とはいえ、これはマイクが口から遠い場所に来てしまうイヤーカフ型イヤホンの特性によるもの。SOUNDPEATS Clip 1だからこそ、ではない点は留意しておきたいところです。
電車内など騒がしい場所での限界
走行中の電車内であれば、おおむね音楽を楽しむことができます。しかし、駅のホームで特急が通過する時や、特に騒音の大きい地下鉄(例えば銀座線など)に乗っている時は、さすがに音楽がかき消されてしまいました。
これはSOUNDPEATS Clip 1の欠点というより、耳を塞がないイヤーカフ型イヤホン全体の特性です。 四六時中、完璧なリスニング環境を求める人には、正直なところ向いていません。
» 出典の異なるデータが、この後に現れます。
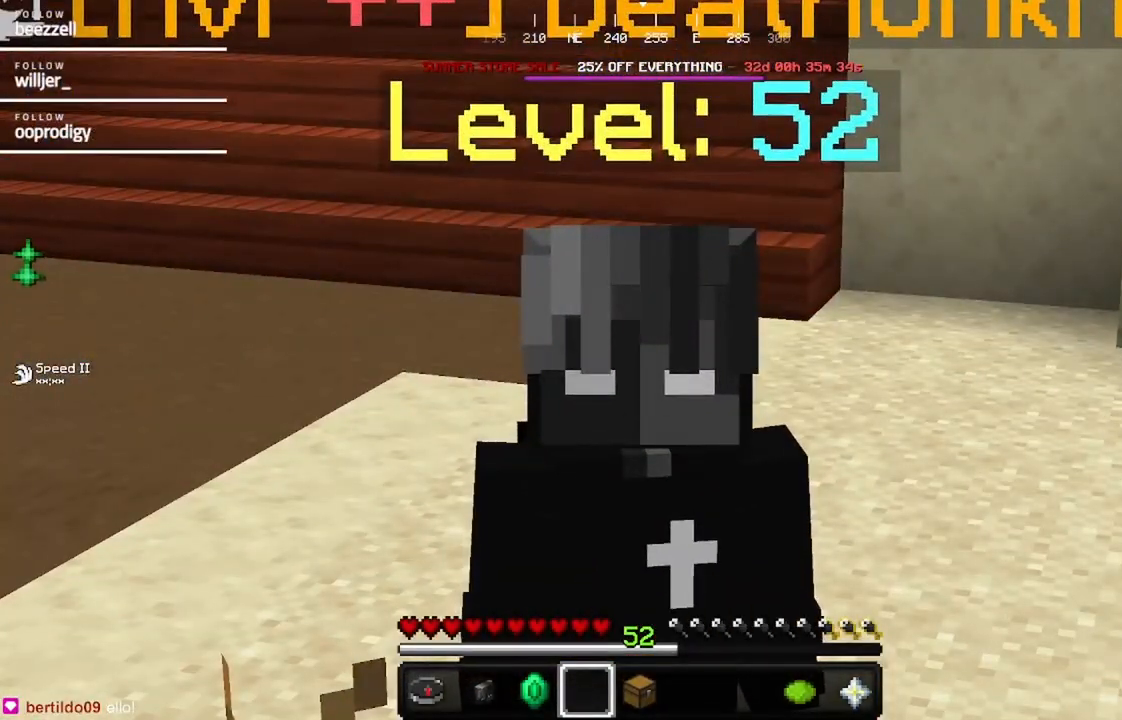
{"keys": [], "mouse": [], "events": []}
ご自身の主な利用シーンが、極端に騒がしい場所でないかは事前に確認しておくと良いでしょう。
こんな人におすすめ
- イヤーカフ型でも音質には妥協したくない人
- 映画やライブ映像をイヤホンで楽しみたい人
- 2万円クラスは手が出ないが、最新のオーディオ技術を試してみたい人
まとめ
総合評価:
- 1万円以下でDolby Atmos対応の高コスパ
- イヤーカフの常識を覆す迫力のサウンド
- 左右自動識別など日常使いの機能が充実
- ワイヤレス充電に非対応
- 好みが分かれるかもしれないデザイン
SOUNDPEATS Clip 1は、「ながら聴きの利便性」と「高音質な音楽体験」という、これまで両立が難しかった課題に正面から向き合った意欲作です。
管理人的に優先度が高いワイヤレス充電がないのが痛かったのですが、それをかき消すほど音の迫力が優秀だったため、★0.5下げるにとどめました。
「イヤーカフは音質がイマイチ」という先入観を持っている人、イヤーカフの音質で挫折した経験がある人にこそ、試してみてほしい一台でした。
この新しいサウンド体験を味わってみてください。きっと驚くと思います。
ここまで読んでいただきありがとうございました。